# Work to complete
What are the lines, written out exactly, from the one containing "Fahrzeughöhe" to the end of the entries below? Include both ends and nothing more.

Data excerpts:
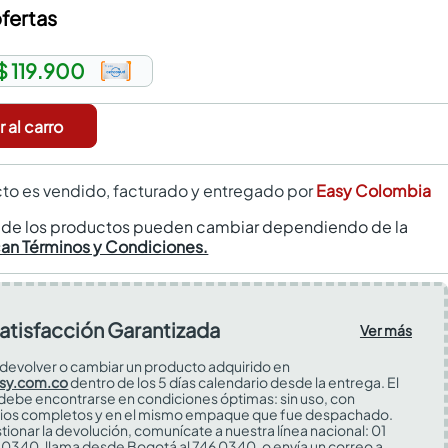
fertas
$ 119.900
 al carro
to es vendido, facturado y entregado por
Easy Colombia
s de los productos pueden cambiar dependiendo de la
can Términos y Condiciones.
atisfacción Garantizada
Ver más
devolver o cambiar un producto adquirido en
sy.com.co
dentro de los 5 días calendario desde la entrega. El
 debe encontrarse en condiciones óptimas: sin uso, con
ios completos y en el mismo empaque que fue despachado.
tionar la devolución, comunícate a nuestra línea nacional: 01
0340, llama desde Bogotá al 746 0340, o envía un correo a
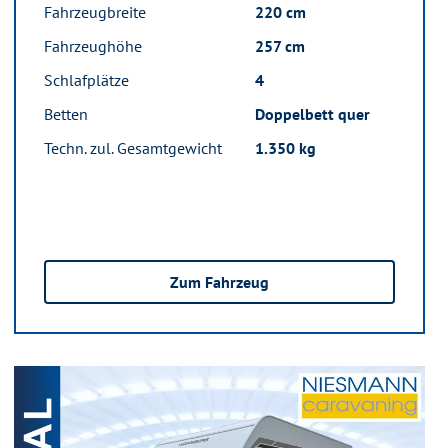
Fahrzeugbreite
220 cm
Fahrzeughöhe
257 cm
Schlafplätze
4
Betten
Doppelbett quer
Techn. zul. Gesamtgewicht
1.350 kg
Zum Fahrzeug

# Written answer
Fahrzeughöhe
257 cm
Schlafplätze
4
Betten
Doppelbett quer
Techn. zul. Gesamtgewicht
1.350 kg
Zum Fahrzeug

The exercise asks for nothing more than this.